■ What is needed
Please copy out every line in the records below that includes the word "nose".

■ Records shown
★ ★ ★ ★ ★ ★ ★
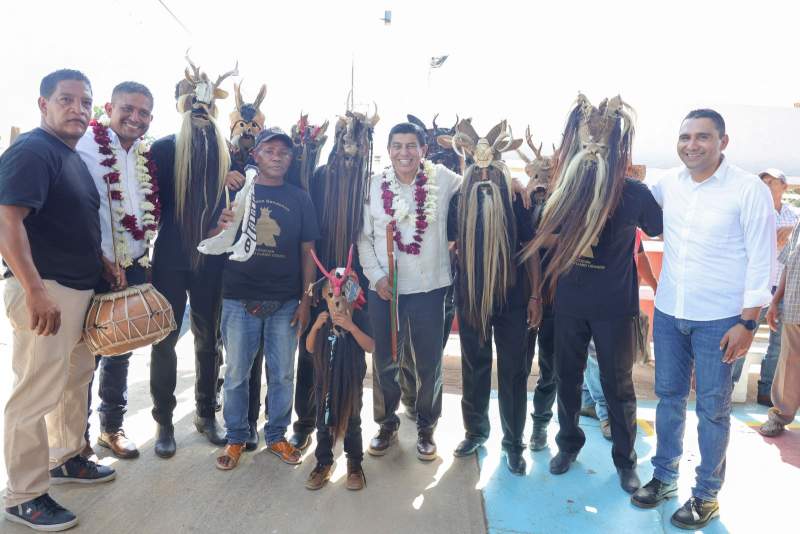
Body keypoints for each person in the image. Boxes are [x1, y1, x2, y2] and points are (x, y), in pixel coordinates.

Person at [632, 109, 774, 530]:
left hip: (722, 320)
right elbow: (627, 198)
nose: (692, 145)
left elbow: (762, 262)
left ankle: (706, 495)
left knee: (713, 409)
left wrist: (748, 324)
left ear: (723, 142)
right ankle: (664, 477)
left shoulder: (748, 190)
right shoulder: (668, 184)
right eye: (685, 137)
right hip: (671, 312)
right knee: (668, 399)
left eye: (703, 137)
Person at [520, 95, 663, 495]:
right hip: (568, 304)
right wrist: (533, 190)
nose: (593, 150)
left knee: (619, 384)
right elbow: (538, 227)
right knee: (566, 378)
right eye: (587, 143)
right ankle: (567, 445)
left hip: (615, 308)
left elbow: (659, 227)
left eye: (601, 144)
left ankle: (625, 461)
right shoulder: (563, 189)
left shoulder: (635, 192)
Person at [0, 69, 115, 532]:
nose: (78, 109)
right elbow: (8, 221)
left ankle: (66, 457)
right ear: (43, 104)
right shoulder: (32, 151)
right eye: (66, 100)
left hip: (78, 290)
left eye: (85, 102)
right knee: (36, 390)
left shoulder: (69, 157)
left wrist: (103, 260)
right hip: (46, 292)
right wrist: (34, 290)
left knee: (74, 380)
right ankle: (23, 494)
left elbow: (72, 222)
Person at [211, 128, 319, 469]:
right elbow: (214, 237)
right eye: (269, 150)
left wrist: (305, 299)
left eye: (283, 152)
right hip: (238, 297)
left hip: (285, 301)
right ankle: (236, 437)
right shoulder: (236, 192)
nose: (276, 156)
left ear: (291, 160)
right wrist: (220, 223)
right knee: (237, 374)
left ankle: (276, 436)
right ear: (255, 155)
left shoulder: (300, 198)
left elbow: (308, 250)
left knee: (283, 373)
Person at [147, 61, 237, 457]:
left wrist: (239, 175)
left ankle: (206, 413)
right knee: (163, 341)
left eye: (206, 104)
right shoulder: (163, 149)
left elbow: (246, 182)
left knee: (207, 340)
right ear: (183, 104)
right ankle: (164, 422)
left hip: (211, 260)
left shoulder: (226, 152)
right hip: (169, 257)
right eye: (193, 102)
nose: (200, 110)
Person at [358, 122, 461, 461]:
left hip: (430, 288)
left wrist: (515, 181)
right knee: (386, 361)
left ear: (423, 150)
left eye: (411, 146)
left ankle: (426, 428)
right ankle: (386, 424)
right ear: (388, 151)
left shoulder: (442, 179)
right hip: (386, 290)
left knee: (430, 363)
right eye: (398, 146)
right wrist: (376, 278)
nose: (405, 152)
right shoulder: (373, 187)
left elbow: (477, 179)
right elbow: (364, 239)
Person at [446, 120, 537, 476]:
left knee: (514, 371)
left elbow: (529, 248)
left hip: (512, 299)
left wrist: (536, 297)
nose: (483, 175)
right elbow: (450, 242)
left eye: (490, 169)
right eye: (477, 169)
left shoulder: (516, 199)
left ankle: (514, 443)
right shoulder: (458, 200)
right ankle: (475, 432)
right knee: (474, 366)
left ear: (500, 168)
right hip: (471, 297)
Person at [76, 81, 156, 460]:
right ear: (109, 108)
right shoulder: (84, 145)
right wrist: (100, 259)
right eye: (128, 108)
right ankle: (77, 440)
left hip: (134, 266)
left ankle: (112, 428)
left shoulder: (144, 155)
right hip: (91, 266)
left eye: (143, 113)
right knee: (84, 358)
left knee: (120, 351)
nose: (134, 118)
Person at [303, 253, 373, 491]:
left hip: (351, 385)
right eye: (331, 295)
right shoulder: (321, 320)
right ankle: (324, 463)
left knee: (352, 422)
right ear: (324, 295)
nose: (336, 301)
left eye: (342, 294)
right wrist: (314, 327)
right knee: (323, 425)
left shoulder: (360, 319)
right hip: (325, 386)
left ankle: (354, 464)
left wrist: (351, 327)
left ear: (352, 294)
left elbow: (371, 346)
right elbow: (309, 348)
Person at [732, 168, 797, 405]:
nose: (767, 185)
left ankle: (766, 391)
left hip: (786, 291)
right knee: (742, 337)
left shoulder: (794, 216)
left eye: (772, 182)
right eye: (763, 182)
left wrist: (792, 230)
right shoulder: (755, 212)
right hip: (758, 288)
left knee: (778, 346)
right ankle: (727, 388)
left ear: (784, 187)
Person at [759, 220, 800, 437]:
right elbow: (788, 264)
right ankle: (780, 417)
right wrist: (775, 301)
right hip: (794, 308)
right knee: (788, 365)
★ ★ ★ ★ ★ ★ ★
■ Exercise answer
nose: (692, 145)
nose: (593, 150)
nose: (78, 109)
nose: (276, 156)
nose: (200, 110)
nose: (405, 152)
nose: (483, 175)
nose: (134, 118)
nose: (336, 301)
nose: (767, 185)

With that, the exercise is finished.